Zurück kam sie mit sechs Rosen und einem Hibiskus. Im Gartencenter räumen sie nämlich jetzt den Freilandbereich, da kann man einiges billig schießen, mehr als wir brauchen können.

„Ich hab’ dir nie einen Rosengarten versprochen“, zitierte ich den Pyschiatrieklassiker aus den 60ern, pfiff anschließend „I Never Promised you a Rose Garden“, um sie ein wenig vom Garten abzulenken. „Ich will was Neues“, beharrte meine Frau. Außerdem hatte sie auf „Mein-schöner-Garten.de“ gelesen, dass die Qualität der Rosen im Handel jetzt besser sei als im Frühjahr, wenn sie den ganzen Winter im Kühlhaus verbracht hätten. Und der Herbst ist auch eine gute Rosen-Pflanzzeit.

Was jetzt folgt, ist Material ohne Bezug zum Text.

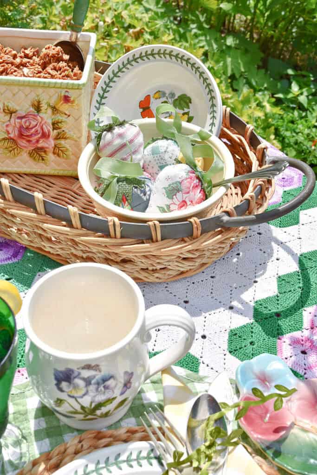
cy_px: 238
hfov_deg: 30.9
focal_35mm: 44
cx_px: 158
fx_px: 574
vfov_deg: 45.0
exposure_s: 1/500
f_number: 11
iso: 200
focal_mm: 29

„Aber die Hortensien“, unternahm ich noch einen Versuch, „Leberwurst“, erwiderte sie, „sehen aus wie Leberwurst“. Tatsächlich waren sie inzwischen reichlich verblichen, was man ihnen aber nicht wirklich vorwerfen kann, wie ich finde, ist halt so im Herbst.

Und dann sagte ich diesen Satz: „Ich seh’ doch auch immer gleich aus!“ Meine Frau stutzte kurz, sagte „ja“, und fügte noch hinzu, „dafür ziehst du immer wieder mal ein neues Hemd an.“ Ich guckte rüber zur Biotonne, wo der zerstückelte Kirschlorbeer lag.

Jetzt wird vielleicht verständlich, warum ich ein wenig nervös bin. Und anfange, über einen Besuch im Fitnessstudio nachzudenken.